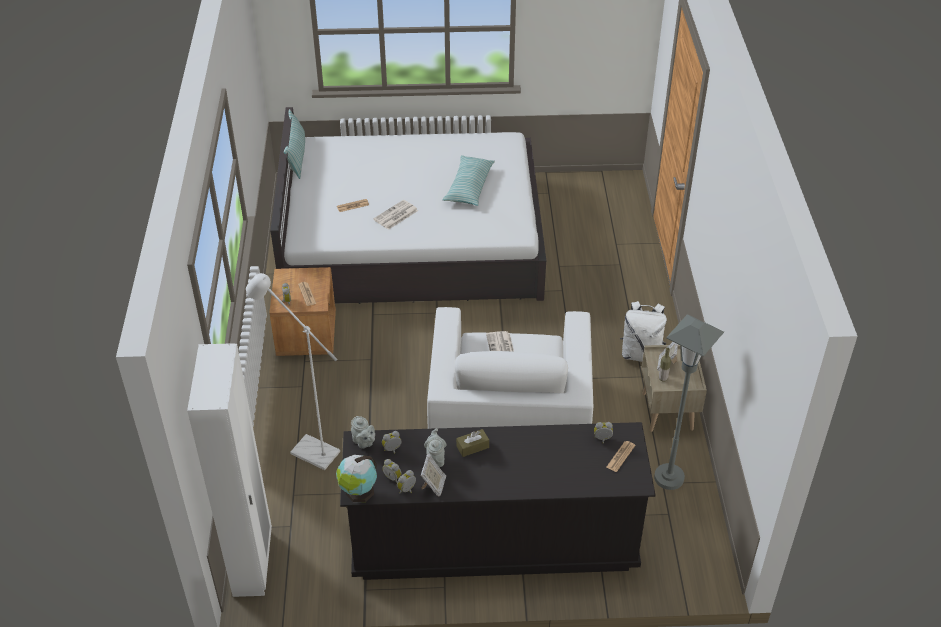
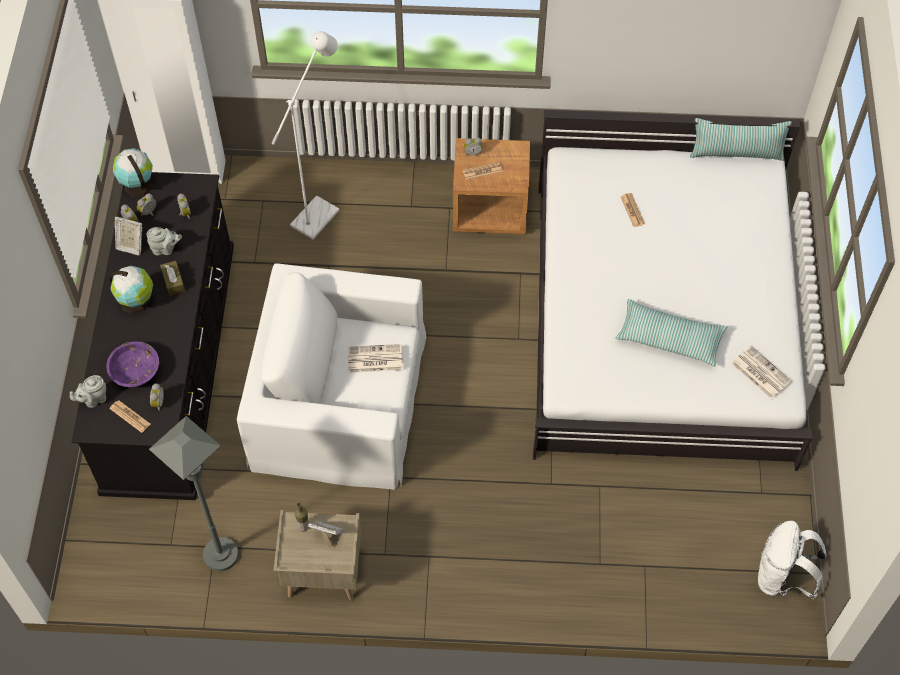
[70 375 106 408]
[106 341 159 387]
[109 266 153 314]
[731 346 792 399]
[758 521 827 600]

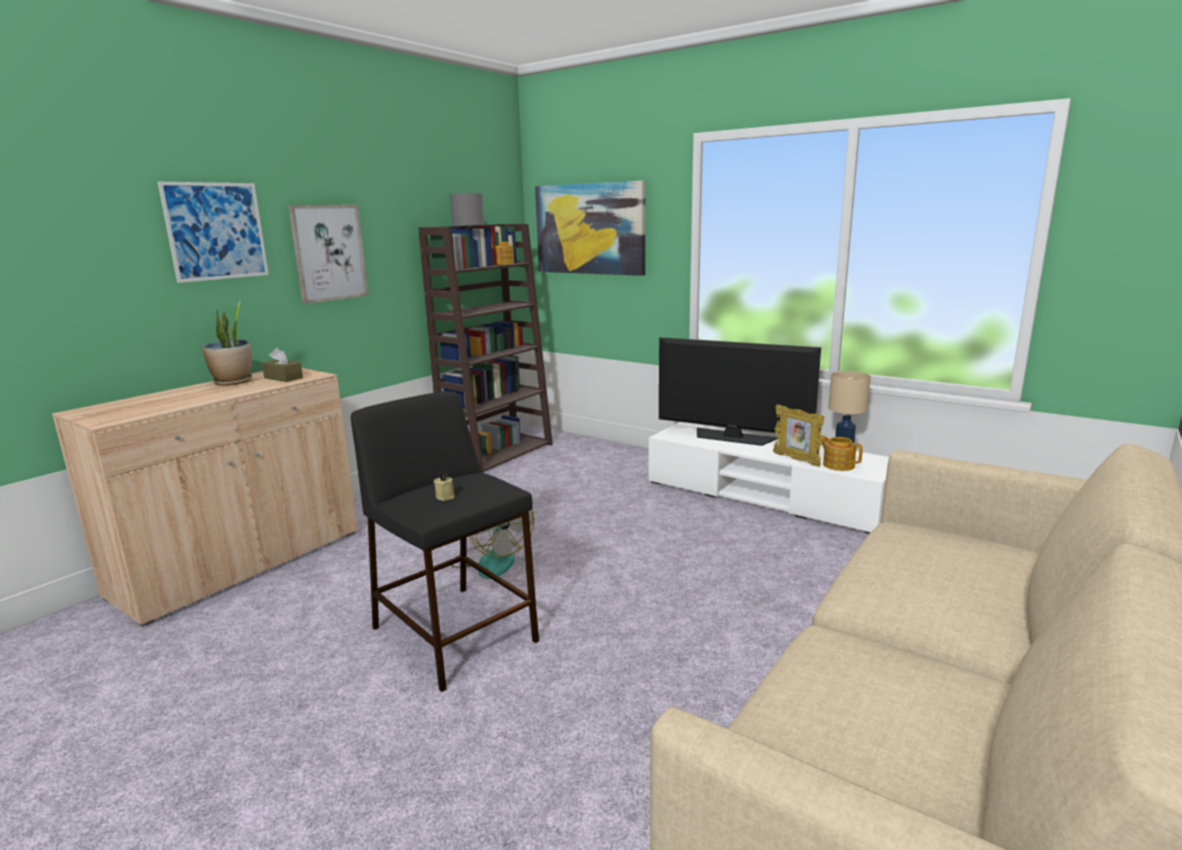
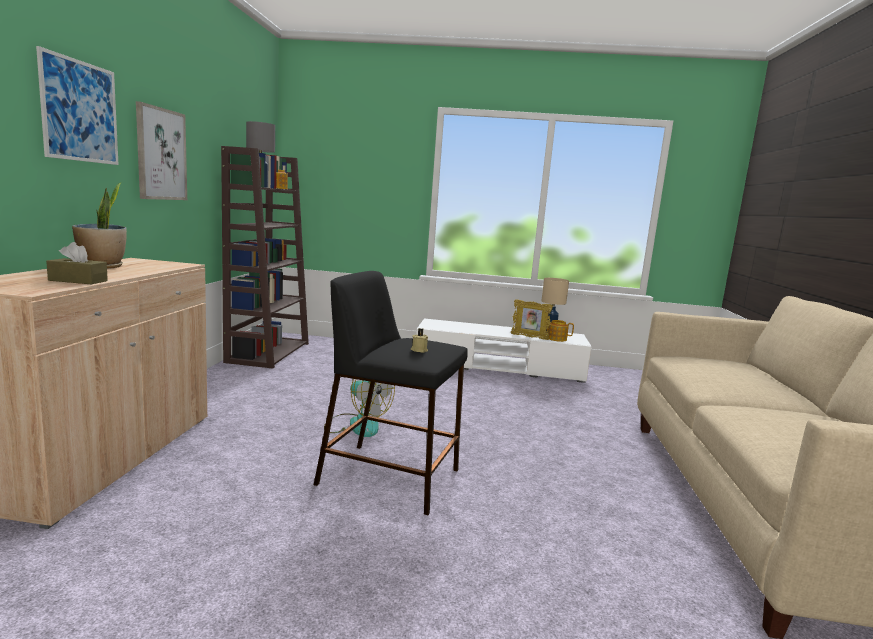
[46 242 108 284]
[535 181 645 276] (first image)
[659 337 821 446] (first image)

+---+

Activity: Every line above should be copied exactly; do not carry over the pictures.

Answer space:
[70 375 106 408]
[106 341 159 387]
[109 266 153 314]
[731 346 792 399]
[758 521 827 600]

[46 242 108 284]
[535 181 645 276] (first image)
[659 337 821 446] (first image)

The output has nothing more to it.